A powerful and modular toolkit for record linkage and duplicate detection in Python
http://recordlinkage.readthedocs.io/
BSD 3-Clause "New" or "Revised" License
966 stars 152 forks source link

Recordlinkage, ValueError: index of DataFrame is not unique #157

Open lsun907 opened 3 years ago

lsun907 commented 3 years ago

Hi I am linking two datasets. Both of them contain unique id's as identifiers. After reading two datasets into pandas data frames I set those id's as their indexes. So that after the classification, I would be able to figure out which records from each dataset matched. But after setting those Id's as indexes, I am getting an error in the blocking step.

ValueError: index of DataFrame is not unique

I am sure the two IDs do not have duplicates. Here are some of the codes. Can you please help what the problem is?

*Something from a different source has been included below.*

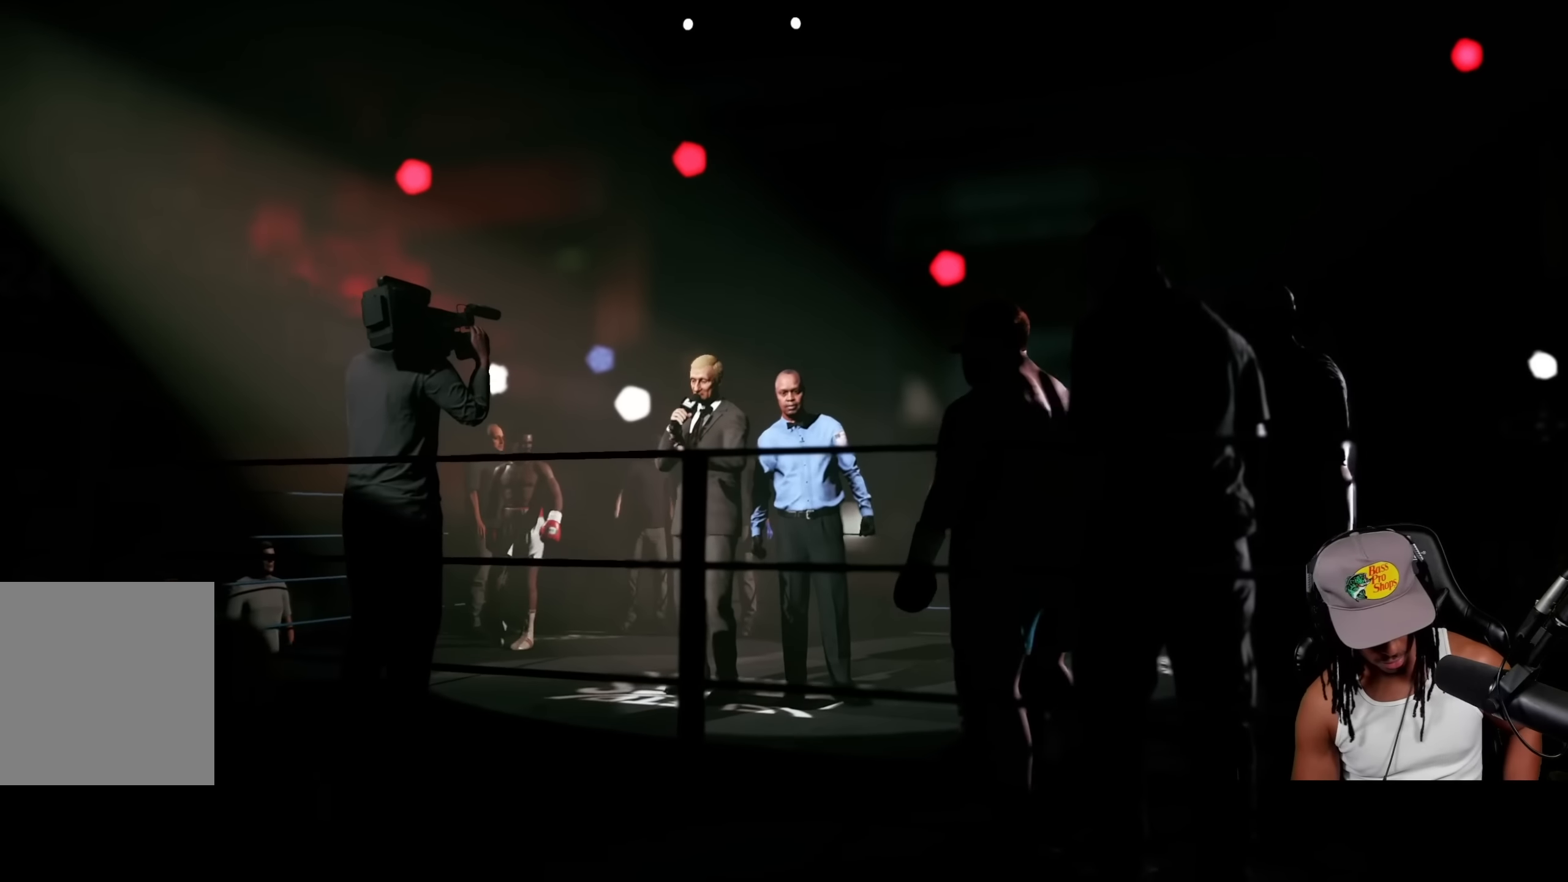
{"buttons": [], "left_stick": "center", "events": []}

import pandas as pd import recordlinkage firm_name = pd.read_csv(r"C:\Users\XXX\Dropbox\YYY\firmname.csv", index_col='ID_EMPLOYER', encoding='latin-1') ccm_name = pd.read_csv(r"C:\Users\XXX\Dropbox\YYY\comphist.csv", index_col='ID_HCONM', encoding='latin-1') indexer = recordlinkage.Index() indexer.block(left_on='EMPLOYER_STATE', right_on='HSTATE') candidates = indexer.index(firm_name, ccm_name)


Then I got this error messsage: ValueError: index of DataFrame is not unique

Can anyone help please?

lsun907 commented 3 years ago

By the way, the ID in each dataset is a sequence of numbers from 1 to N (the total number of observations in the dataset)

titipata commented 3 years ago

@Isun907 I had a similar issue and I reindex my dataframe df.index = np.arange(len(df)) or do data_df.reset_index(col_level=1, drop=True, inplace=True) to solve this issue. Someone might have a better solution to this.

ethan-huffington commented 2 years ago

df.index = np.arange(len(df)) worked for me. Thanks!